__What you should do__: Every line below that contains the word "pixels" must be copied.

── Provided data ──

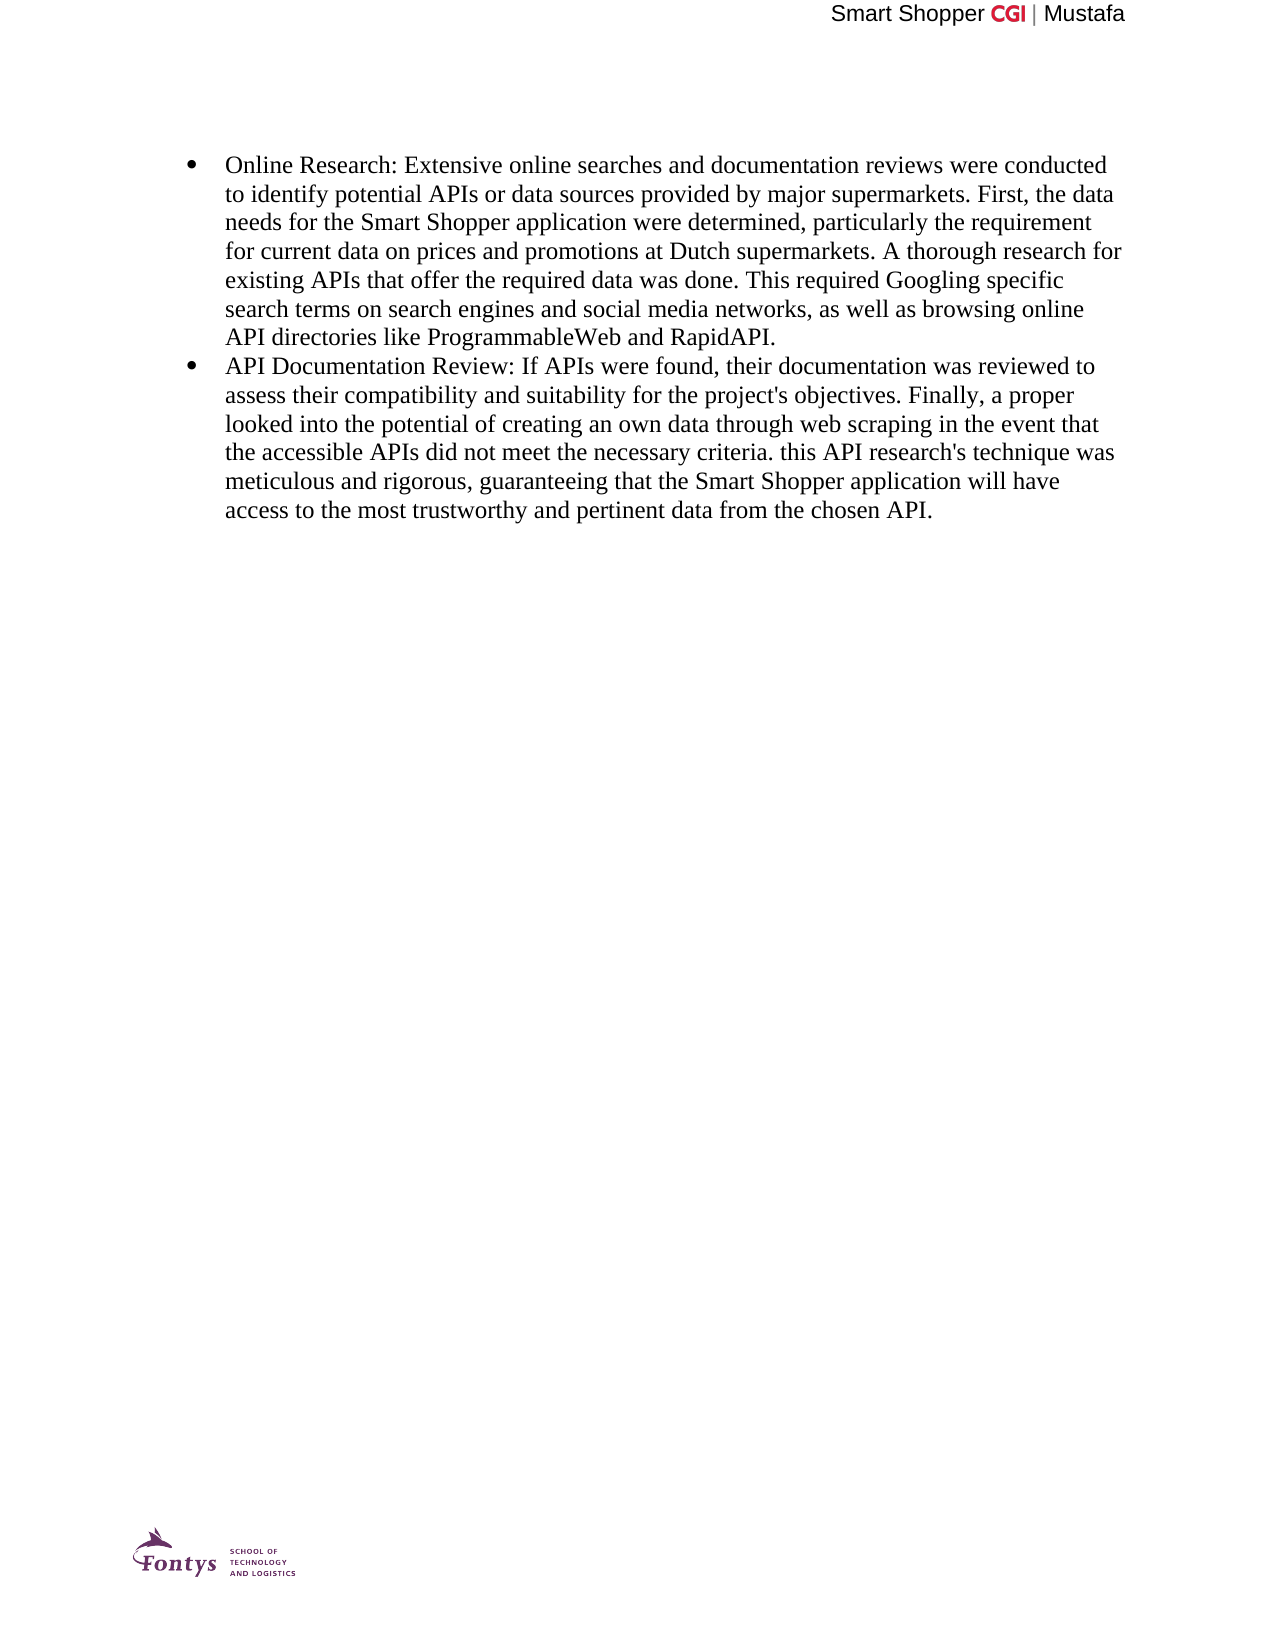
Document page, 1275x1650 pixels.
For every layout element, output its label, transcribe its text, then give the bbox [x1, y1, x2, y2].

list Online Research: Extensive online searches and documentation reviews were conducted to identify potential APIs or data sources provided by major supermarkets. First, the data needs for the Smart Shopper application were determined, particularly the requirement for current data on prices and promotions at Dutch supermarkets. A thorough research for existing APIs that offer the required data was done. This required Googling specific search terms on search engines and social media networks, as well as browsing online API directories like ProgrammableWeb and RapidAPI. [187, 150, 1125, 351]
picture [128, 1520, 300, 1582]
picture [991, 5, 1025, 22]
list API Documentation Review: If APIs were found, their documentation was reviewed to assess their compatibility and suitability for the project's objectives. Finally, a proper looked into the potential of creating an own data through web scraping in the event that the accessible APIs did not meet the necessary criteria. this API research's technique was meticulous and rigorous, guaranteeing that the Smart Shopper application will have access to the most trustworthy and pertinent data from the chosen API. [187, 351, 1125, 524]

───
── Provided data ──

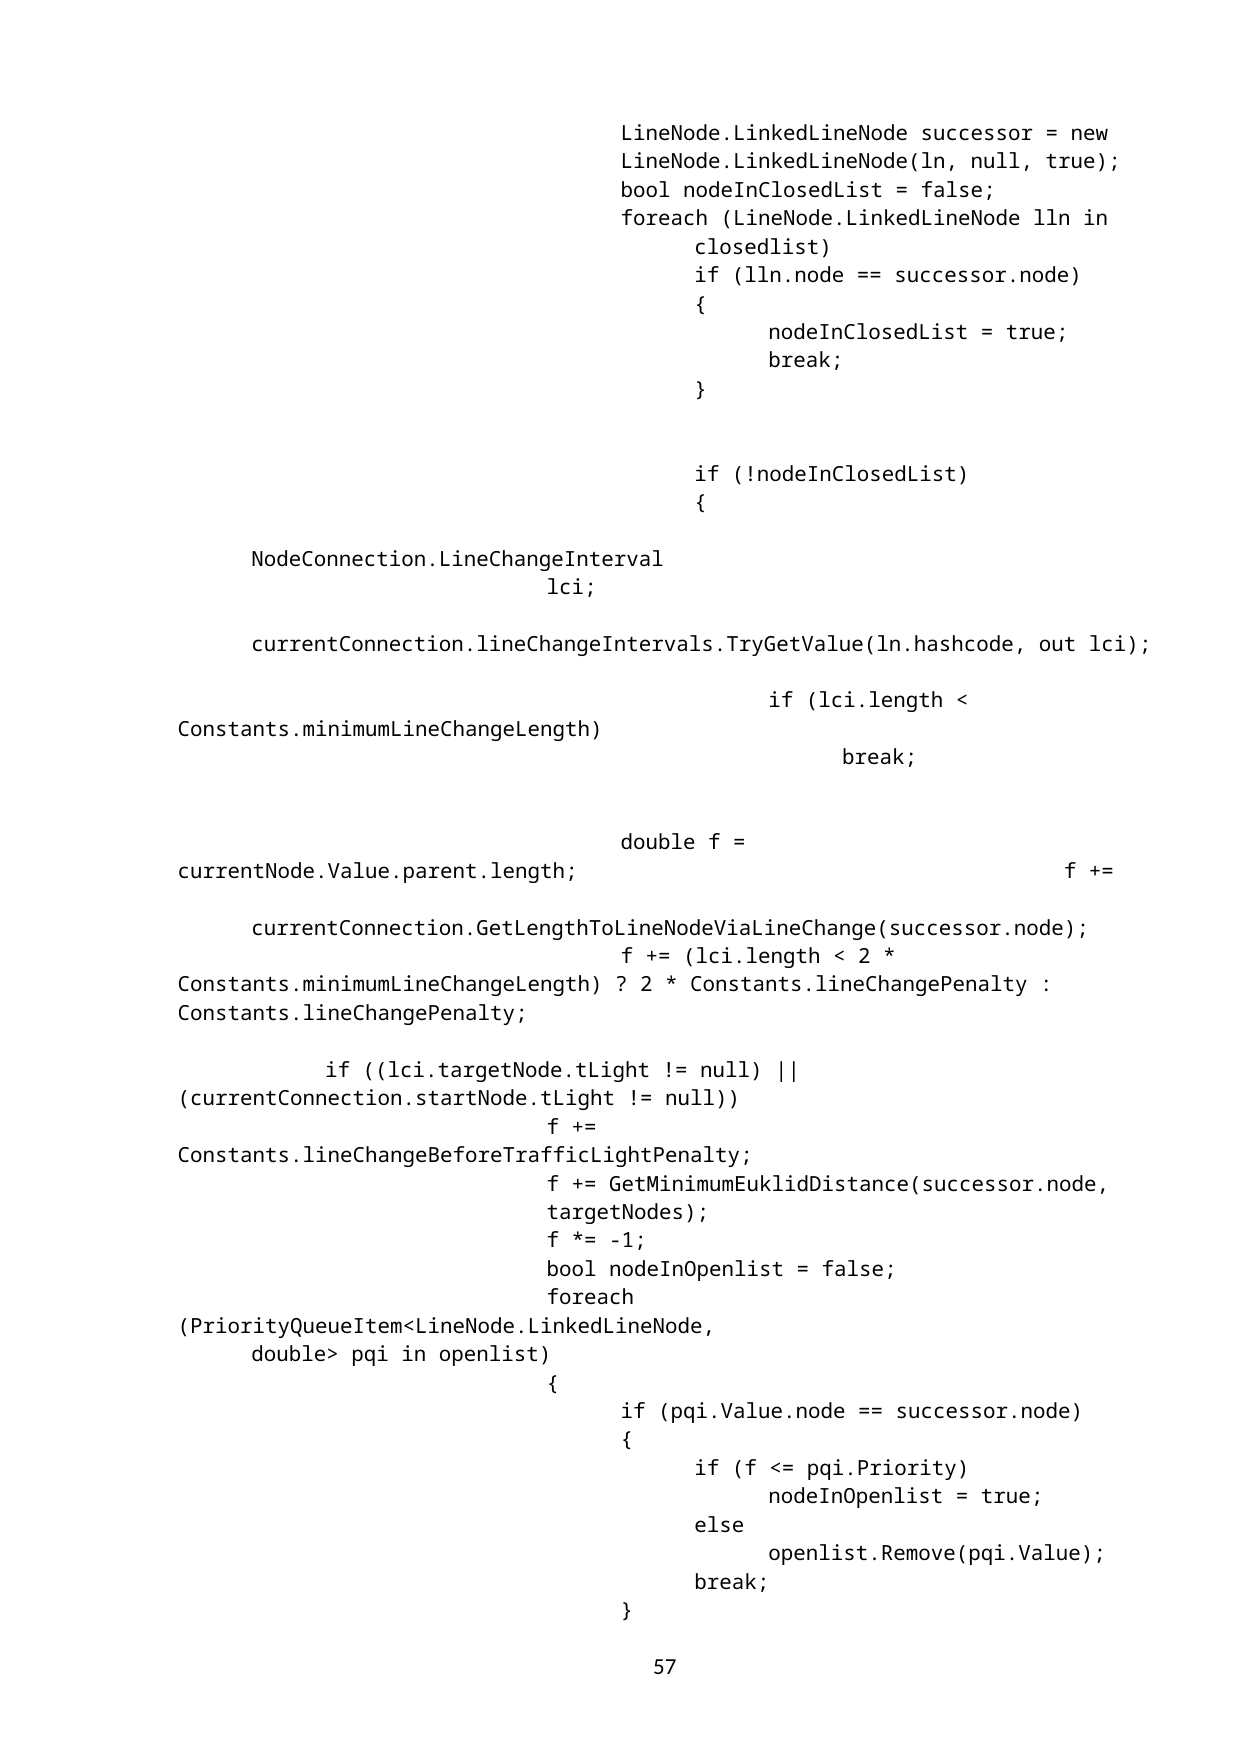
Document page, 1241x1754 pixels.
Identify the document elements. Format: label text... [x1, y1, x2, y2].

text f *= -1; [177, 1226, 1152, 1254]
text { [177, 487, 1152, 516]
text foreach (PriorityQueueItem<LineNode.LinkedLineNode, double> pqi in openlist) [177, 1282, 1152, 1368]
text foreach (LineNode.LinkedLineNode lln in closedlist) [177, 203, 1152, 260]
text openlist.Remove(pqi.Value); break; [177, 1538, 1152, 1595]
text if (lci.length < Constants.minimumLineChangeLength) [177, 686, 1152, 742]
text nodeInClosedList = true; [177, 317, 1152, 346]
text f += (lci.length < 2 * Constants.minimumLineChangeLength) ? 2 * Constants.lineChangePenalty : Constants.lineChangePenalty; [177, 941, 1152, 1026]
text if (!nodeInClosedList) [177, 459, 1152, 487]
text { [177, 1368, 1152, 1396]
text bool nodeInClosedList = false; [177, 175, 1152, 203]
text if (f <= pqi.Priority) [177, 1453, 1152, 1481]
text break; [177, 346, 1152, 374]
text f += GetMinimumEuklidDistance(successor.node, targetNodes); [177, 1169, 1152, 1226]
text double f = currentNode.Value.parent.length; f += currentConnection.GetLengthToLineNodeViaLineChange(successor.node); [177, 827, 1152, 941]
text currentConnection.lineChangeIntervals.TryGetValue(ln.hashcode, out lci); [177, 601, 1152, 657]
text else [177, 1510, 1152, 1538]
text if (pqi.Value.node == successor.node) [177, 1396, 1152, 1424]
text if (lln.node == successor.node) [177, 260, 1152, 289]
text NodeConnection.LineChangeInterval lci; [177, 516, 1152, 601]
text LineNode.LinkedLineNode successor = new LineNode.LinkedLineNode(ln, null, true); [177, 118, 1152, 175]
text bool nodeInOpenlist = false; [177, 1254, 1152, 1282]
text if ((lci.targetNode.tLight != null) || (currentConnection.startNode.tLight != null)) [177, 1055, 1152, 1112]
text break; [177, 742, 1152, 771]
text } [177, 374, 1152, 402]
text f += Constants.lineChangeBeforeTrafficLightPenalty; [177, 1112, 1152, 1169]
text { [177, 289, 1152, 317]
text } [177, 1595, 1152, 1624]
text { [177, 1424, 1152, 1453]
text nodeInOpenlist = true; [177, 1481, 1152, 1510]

───

__Output of the task__:
Document page, 1275x1650 pixels.
Document page, 1241x1754 pixels.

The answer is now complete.